The next morning, Xerxes called Haman in and asked, “What is to be done for the man whom the king desires to honor?” (Esther 6:6) Haman immediately assumes the king wishes to honor him, and he suggests that the man to be honored be given one of the king’s royal robes, one of the king’s horses, one of the king’s crowns, and have him be lead on horseback throughout the city. Xerxes agrees to this… and then tells Haman to do so to Mordecai – the very man for whom Haman had gallows built! What a slap in the face! What a turn of the tables that is so meaningful, it can be no coincidence, but only the hand of God at work!
At the second banquet, the king once again asks what Esther wants and promises to give it to her. She replies that her life and the lives of her people are to be annihilated, and she requests that these be given to her. Xerxes asks her who has done this to his queen. She responds “A foe and an enemy is this wicked Haman!” (Esther 7:6) Another coincidence that is a testimony to God’s sovereignty and active plan in Esther life: Xerxes then orders that the gallows Haman had built for Mordecai be used on Haman, himself!

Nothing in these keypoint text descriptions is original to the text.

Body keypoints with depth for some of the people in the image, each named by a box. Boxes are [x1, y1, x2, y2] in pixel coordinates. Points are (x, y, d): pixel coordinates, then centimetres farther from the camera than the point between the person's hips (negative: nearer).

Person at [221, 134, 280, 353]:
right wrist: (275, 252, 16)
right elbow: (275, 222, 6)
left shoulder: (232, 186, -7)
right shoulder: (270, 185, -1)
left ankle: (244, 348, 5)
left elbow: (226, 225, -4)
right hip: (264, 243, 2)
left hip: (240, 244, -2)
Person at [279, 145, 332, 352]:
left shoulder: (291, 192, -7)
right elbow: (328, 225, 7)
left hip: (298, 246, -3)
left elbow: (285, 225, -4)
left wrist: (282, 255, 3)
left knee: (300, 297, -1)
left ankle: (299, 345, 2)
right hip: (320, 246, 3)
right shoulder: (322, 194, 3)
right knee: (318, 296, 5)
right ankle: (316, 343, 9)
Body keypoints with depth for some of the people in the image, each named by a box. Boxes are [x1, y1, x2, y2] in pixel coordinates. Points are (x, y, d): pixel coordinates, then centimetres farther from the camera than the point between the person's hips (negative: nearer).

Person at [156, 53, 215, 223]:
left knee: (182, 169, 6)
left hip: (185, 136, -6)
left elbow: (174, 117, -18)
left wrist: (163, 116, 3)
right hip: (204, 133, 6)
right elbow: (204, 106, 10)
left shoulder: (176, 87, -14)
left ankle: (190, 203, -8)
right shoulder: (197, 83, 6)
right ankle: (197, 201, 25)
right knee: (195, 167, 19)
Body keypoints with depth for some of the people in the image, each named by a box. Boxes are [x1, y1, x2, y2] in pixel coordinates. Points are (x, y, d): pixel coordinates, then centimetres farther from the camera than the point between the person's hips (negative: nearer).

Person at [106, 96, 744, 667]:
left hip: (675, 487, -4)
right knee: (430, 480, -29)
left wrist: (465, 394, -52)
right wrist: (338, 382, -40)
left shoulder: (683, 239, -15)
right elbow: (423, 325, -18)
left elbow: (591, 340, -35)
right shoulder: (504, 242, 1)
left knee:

Xerxes had Esther write a new decree allowing the Jews to defend themselves, which he had her seal with his signet ring. The Jews were saved, and they celebrated with a feast – a feast still celebrated by Jews to this day – the Feast of Purim. “The gladness of their hearts, the joy on their faces, the delight in their dancing, the overall, unrestrained fun among them attracted others to their Lord. It always will. People cannot stay away from the audacious joy of God’s people! (Swindoll, 150-151)
In summary: Esther rocks!
One of the great things about Charles Swindoll’s book are his comments that highlight the silent activity of God. God may seem silent, and His silence may seem unfair – especially as we watch the joy of others while we are desperately waiting for our own prayers to be answered. But God’s silence is not His absence. If God can take an exiled orphan girl, make her into a queen, and use her to save His people from a man similar to Hitler, all without Him audibly speaking to His people, then surely He is active in my life as well. I’ve certainly never heard God speak, nor have I ever received a message in a dream or a vision, but there are too many coincidences in my life that have brought me out of the darkest depths of depression and given me the hope of Salvation; I cannot deny God’s work in my life.
While reading this book, my prayer turned from, “God, please give me a child,” to, “God, if it be Your will to give me a child, help my husband and me to raise this child to be like Esther – to be faithful in a secular world, to recognize his or her worth in You, to acknowledge that he or she can make a difference in this world and change unjust laws that supposedly cannot be revoked. Help my child know when to act and when to wait on You, and help me to do the same.”
That very week, I got a positive pregnancy test. When we found out we were having a girl, well, what other name fits better than Esther?
Swindoll, Charles R. Esther: A Woman of Strength & Dignity. Nashville, Tennessee: Word Publishing Inc, 1997. Print.